RECORDS FOR PROCESSING »

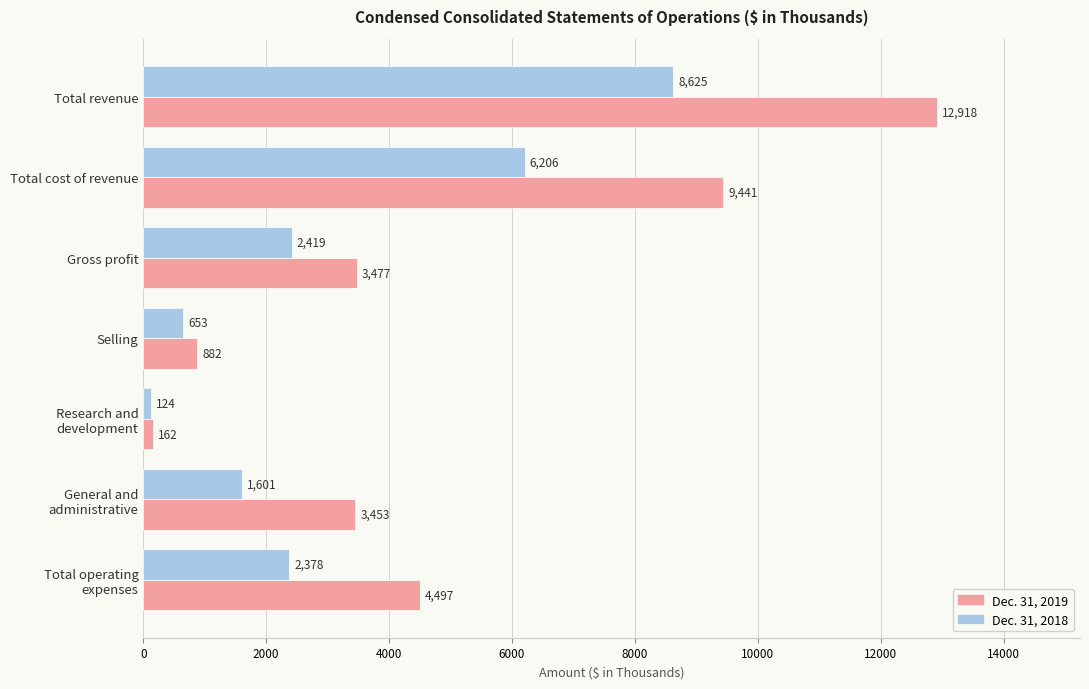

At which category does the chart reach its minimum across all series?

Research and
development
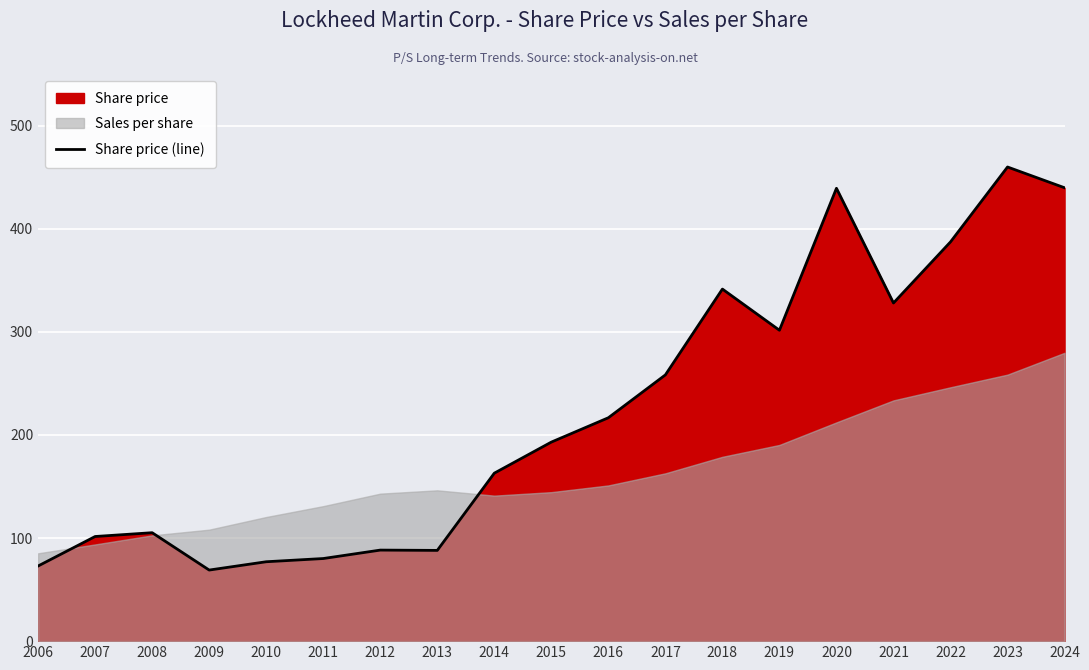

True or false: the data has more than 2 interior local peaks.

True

PROBLEM TO SOLVE » Reproduce all of the records above verbatim, leaving out the pictures.

RESPONSE »
At which category does the chart reach its minimum across all series?

Research and
development

True or false: the data has more than 2 interior local peaks.

True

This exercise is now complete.